I brought in 22 first edition prints (16″ x 24″) printed on Digital Type-C print on Kodak Endura Paper to be framed. Got them from the famed Photo Media Sdn. Bhd. in SS 2 (No. 44, 2nd Floor, Jalan SS 2/67, Petaling Jaya 47300, Selangor). They can be contacted at +603-7875 5227. Very knowledgeable bunch of people with over 30 years of experience in the family business. Ms. Sohphee (and her dad) was very helpful and proved to be an invaluable teacher who taught me much about color management and digital printing in 1 hour than 3 months trawling in forums.
Here are the pictures laid out with the borders all cut and ready.

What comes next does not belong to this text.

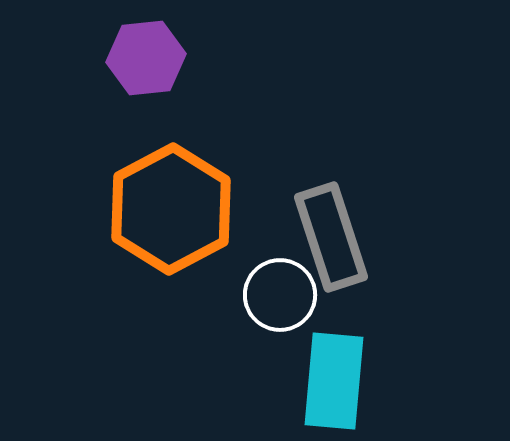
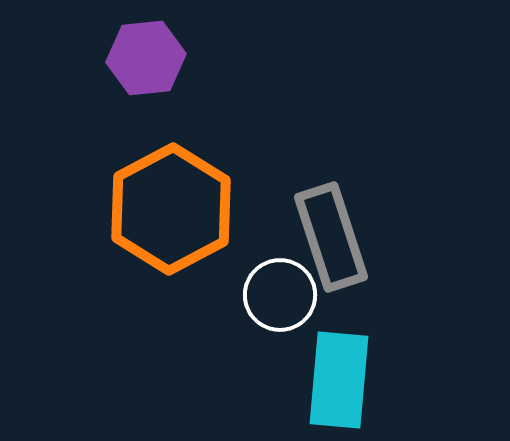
cyan rectangle: moved 5 px right, 1 px up
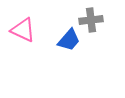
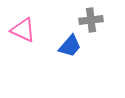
blue trapezoid: moved 1 px right, 6 px down
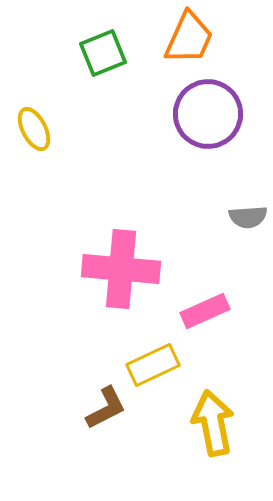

I wasn’t sure whether to sign on the pictures as I felt by so doing, it violates the “virginity” and sterility of the prints. Normally, the signature is placed outside the picture, right on the print’s surrounding borders; but I’ve not included borders in this batch of prints.
I tested scribbling my initials and signature on a sketching paper before I just decided to sign (more like merely writing my name, date and edition) on the beige borders of the frame. I’ve wanted to sign on the back of the print but was not able to, as the print will be mounted/glued permanently onto a board to prevent warping.
Eventually, I’ve decided to not leave any markings on the print itself. Only my written name, year and edition on the beige borders bear any proof of my authentic identity. I guess my would-be buyers would have to trust my impeccable record keeping and credibility to ensure exclusivity of the seven-editions-only prints.